Для пения псалмов за богослужением еще Давид отделил 4000 певцов и музыкантов из 38 000 всех левитов; с этого времени образовалась у евреев своего рода наследственная каста певцов, сохранившаяся и после плена. В нее введена была строгая специализация: потомки Идифума и Асафа играли на струнных инструментах (
1 Пар. 25:1), хор Емафа — на ударных, сыны Корея, по-видимому, были певцами. Хотя псалмы пелись под аккомпанемент музыки, но, судя по надписаниям псалмов, некоторые псалмы исключительно или преимущественно предназначались для пения — именно надписанные schir, ώδή, песнь (
Пс. 18:1), другие — для музыки, — надписанные mizmor, μέλος, ψαλμός, псалом. Иногда эти надписания соединяются, причем то первое ставится сначала, то второе; такие псалмы, должно быть, назначались для пения сначала голосом, а потом
музыкой, или наоборот. Но вообще пение в ветхозаветном храме считалось важнее музыки. По мысли Талмуда, прославление Бога в храме должно было выражаться главным образом громким голосом, а музыка была допущена только по необходимости, «так как инструменты облегчали голоса и пение левитов». Принадлежность к обществу левитов необходима была только для певцов; каждый израильтянин, если он состоял в родстве с кем-либо из священников и если он был известен как знаток музыки, мог явиться к храму со своим инструментом и пристать к хору музыкантов, но никакое родство со священниками нe давало права петь голосом с певцами; это было священной обязанностью одних только левитов. Музыканты назывались «огорчителями левитскими», потому что (по толкованию Маймонида) своей игрой заглушали красоту левитской песни. В каком отношении музыка стояла к пению, в таком стояла к музыке игра на трубах: она составляла исключительную принадлежность священников и запрещена была левитам. Женщины левитские также участвовали в храмовой музыке и пении.

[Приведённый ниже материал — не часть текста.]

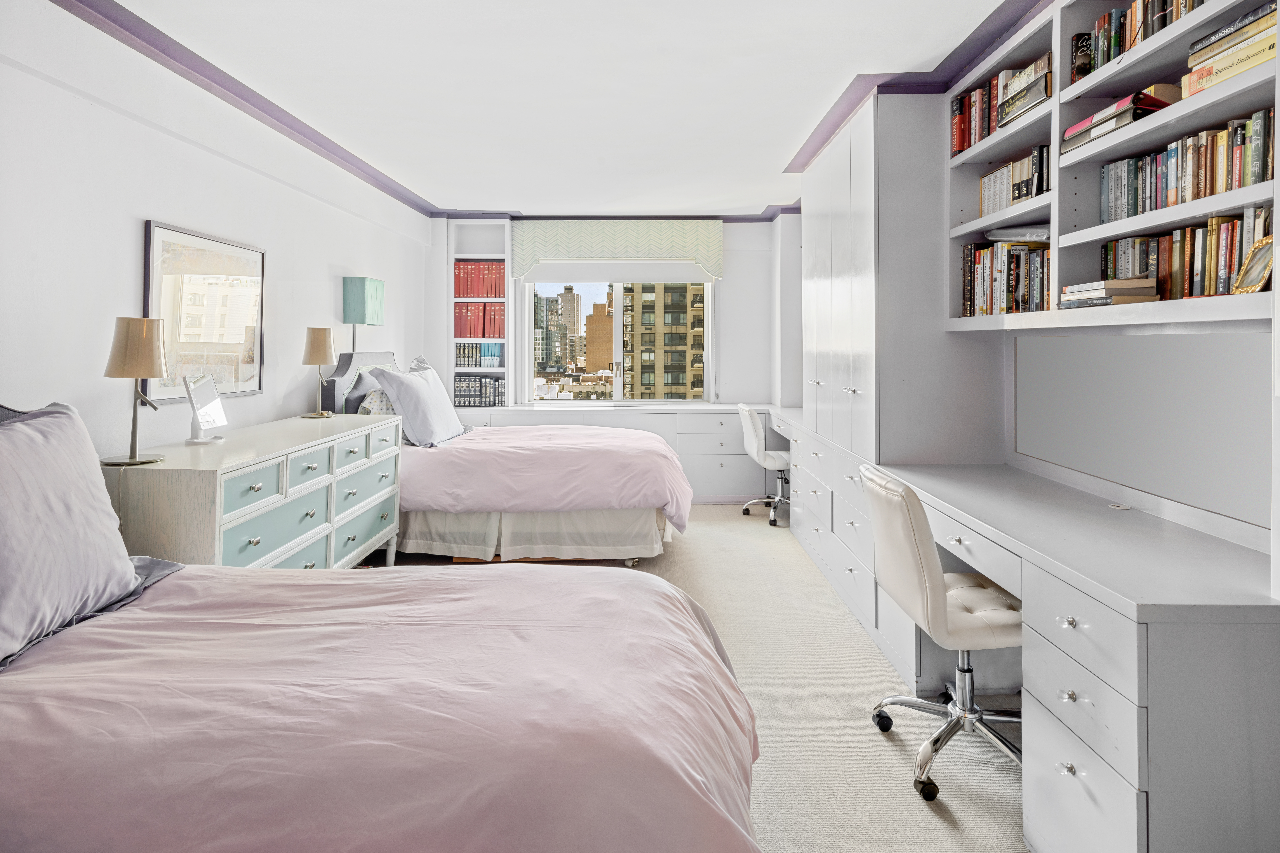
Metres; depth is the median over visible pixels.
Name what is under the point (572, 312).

Пение псалмов за ветхозаветным богослужением отличалось той простотой, какая свойственна была всей древности; оно было, конечно, унисонным (как наше древнерусское и нынешнее старообрядческое), на что находят указание и в Библии («и были как один трубящие и поющие, издавая один голос»,
2 Пар. 5:13). Таким образом, еврейская музыка, рассчитанная не на разнообразие, а на силу звука, имела характер гремящий и пронзающий. Талмуд говорит, что когда играли в храме, было слышно до Самарии. Климент Александрийский сопоставляет еврейскую музыку с греческой, именно, с дорическим напевом, который лег в основу нашего 1-го гласа. Во всяком случае, пение было диатоническим, но не энгармоническим или хроматическим. Высокие голоса, может быть, назывались halomoth, «по-девичьи» (soprano), как надписываются некоторые псалмы (слав.

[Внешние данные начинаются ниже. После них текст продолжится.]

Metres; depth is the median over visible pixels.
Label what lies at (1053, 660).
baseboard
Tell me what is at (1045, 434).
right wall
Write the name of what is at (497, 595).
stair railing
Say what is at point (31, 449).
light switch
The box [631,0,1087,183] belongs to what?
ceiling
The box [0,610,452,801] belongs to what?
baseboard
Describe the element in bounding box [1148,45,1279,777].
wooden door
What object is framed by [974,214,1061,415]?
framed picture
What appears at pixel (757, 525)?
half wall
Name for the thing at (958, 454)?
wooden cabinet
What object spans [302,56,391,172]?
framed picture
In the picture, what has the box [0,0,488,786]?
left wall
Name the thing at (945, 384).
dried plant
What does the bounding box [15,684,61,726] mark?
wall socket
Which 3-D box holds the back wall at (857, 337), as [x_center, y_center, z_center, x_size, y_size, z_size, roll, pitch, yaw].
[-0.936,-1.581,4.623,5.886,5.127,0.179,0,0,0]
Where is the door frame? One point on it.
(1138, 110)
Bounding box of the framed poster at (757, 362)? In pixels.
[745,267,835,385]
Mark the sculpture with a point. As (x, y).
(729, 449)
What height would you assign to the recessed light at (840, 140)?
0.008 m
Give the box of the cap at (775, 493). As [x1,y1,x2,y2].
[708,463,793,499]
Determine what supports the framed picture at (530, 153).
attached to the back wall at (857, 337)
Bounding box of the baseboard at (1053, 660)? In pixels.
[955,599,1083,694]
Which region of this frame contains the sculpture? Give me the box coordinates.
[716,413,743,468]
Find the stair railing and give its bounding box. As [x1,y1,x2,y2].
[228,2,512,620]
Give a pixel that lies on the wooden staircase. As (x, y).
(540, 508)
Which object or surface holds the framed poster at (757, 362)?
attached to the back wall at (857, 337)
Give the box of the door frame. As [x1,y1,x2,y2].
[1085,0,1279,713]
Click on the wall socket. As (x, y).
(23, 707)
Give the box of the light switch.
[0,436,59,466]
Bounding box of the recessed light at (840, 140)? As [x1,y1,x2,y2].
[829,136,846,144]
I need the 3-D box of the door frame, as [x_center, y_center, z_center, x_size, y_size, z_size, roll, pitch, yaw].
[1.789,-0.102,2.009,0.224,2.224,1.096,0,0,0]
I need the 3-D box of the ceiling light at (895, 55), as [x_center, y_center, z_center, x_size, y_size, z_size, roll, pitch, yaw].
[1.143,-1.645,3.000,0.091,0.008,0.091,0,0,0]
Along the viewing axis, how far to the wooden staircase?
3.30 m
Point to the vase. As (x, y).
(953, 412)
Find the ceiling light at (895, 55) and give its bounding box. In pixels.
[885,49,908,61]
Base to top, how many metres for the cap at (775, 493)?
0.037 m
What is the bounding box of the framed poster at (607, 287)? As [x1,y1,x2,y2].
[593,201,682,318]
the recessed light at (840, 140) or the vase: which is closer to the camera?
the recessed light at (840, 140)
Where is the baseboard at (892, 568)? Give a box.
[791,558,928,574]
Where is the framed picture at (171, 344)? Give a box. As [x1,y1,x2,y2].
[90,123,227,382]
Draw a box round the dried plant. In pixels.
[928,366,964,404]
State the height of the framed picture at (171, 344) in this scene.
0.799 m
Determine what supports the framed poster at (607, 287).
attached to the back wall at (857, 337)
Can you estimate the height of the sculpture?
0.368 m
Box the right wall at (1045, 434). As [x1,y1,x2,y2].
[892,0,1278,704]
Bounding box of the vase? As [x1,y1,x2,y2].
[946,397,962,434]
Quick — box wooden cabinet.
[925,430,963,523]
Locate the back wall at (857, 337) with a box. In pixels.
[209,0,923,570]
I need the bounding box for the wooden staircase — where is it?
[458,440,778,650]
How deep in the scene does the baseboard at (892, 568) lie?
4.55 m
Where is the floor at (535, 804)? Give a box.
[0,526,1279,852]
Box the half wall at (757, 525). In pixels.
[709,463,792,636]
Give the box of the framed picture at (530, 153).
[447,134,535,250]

«о тайных»), низкие — «по восьмой» (октавой, слав. «о осмей»); первые тоны выражали радость, а вторые печаль: большей частью псалмы с первым надписанием радостного характера (например,
Пс. 45:1), а вторые — скорбного (например, 6-й «
Господи да не яростию» (
Пс. 6:1) и 12-й «
Доколе, Господи» (
Пс. 12:1)). Псалмы восхождения 11, должно быть, соединяли в себе все тоны, начиная от самого низкого и оканчивая громким forte.